Requirement:
In the entries below, find the line with "300 | 300 | 3 |" and the line with "Enabled | - |"; give again those lines and every line between them, exactly.

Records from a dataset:
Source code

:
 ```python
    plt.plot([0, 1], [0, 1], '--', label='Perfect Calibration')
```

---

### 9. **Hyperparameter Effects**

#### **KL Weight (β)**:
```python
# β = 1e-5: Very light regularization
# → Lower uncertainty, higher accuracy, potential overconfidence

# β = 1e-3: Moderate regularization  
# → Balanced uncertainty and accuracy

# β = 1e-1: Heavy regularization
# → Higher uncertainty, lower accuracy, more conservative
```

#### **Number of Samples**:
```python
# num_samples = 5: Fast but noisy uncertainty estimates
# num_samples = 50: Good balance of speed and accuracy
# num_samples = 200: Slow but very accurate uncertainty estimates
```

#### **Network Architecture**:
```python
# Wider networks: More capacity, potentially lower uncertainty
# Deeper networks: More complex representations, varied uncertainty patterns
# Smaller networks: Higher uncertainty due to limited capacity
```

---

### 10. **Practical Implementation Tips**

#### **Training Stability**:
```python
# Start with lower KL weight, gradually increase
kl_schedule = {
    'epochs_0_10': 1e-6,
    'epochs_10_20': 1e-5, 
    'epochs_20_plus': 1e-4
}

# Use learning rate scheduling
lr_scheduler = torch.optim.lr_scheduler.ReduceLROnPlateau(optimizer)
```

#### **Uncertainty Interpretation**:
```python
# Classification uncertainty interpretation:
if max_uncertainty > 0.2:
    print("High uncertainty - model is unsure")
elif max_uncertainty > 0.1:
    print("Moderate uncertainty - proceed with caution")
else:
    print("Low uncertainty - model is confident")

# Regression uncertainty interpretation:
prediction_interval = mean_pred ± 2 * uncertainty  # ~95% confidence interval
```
...
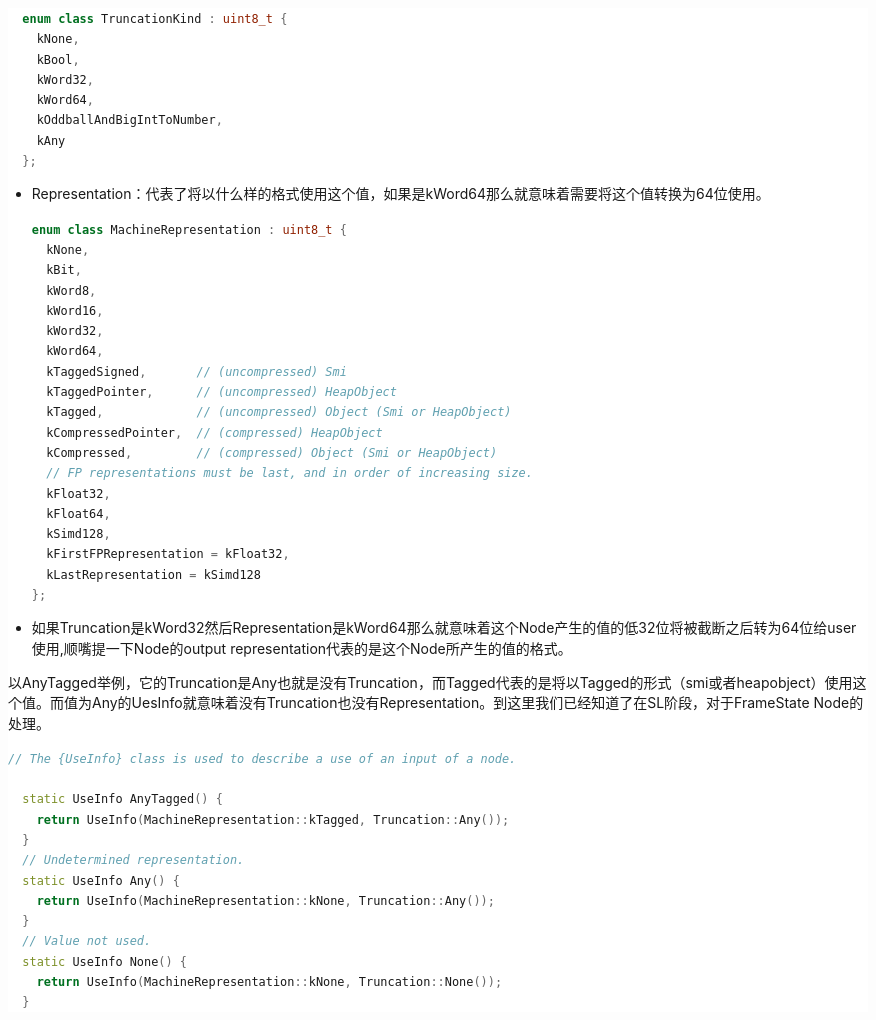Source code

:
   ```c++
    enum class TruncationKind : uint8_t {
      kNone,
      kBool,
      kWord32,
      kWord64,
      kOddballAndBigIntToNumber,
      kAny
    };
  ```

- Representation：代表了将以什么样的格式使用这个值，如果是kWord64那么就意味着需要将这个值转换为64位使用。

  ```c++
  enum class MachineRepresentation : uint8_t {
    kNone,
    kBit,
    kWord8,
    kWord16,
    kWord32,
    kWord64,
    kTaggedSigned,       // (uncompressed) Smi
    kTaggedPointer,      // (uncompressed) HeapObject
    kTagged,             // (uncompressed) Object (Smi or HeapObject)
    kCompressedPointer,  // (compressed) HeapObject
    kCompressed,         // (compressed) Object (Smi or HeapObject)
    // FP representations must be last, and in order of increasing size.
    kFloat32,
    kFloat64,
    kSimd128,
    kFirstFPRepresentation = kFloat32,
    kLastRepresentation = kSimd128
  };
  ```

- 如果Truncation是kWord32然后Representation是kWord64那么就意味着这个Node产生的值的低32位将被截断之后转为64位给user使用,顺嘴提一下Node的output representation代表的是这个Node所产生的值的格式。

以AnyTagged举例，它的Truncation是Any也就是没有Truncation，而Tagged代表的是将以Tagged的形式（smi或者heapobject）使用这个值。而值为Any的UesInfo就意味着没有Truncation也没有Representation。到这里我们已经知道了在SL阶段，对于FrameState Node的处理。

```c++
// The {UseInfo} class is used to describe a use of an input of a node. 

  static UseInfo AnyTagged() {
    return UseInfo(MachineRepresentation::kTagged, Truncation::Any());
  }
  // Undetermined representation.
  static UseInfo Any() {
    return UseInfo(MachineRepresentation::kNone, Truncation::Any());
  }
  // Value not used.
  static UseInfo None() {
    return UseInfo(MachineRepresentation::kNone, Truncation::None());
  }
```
...
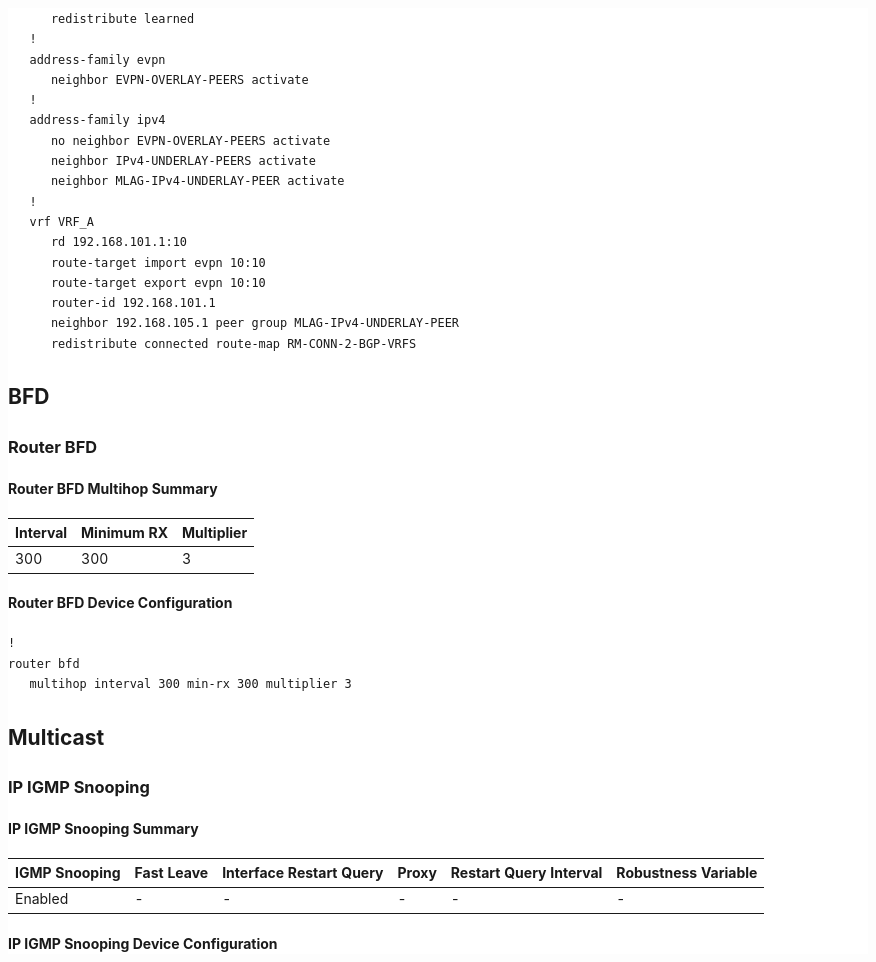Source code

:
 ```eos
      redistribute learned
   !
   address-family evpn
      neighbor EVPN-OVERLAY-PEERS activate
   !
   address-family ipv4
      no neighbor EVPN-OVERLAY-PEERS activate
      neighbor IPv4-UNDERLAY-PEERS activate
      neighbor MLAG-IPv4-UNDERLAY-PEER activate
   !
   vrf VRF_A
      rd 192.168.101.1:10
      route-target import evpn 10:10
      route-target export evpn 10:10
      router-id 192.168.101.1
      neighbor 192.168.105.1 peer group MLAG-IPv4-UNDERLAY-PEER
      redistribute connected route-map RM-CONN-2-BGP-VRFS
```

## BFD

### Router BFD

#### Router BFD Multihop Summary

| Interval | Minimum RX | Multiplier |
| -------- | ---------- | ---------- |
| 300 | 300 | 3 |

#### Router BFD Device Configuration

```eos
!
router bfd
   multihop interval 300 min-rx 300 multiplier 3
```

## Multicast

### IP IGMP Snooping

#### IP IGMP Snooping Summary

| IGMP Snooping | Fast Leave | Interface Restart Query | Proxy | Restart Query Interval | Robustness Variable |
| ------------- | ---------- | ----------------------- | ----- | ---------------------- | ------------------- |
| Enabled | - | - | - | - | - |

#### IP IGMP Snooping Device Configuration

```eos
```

The answer:
| 300 | 300 | 3 |

#### Router BFD Device Configuration

```eos
!
router bfd
   multihop interval 300 min-rx 300 multiplier 3
```

## Multicast

### IP IGMP Snooping

#### IP IGMP Snooping Summary

| IGMP Snooping | Fast Leave | Interface Restart Query | Proxy | Restart Query Interval | Robustness Variable |
| ------------- | ---------- | ----------------------- | ----- | ---------------------- | ------------------- |
| Enabled | - | - | - | - | - |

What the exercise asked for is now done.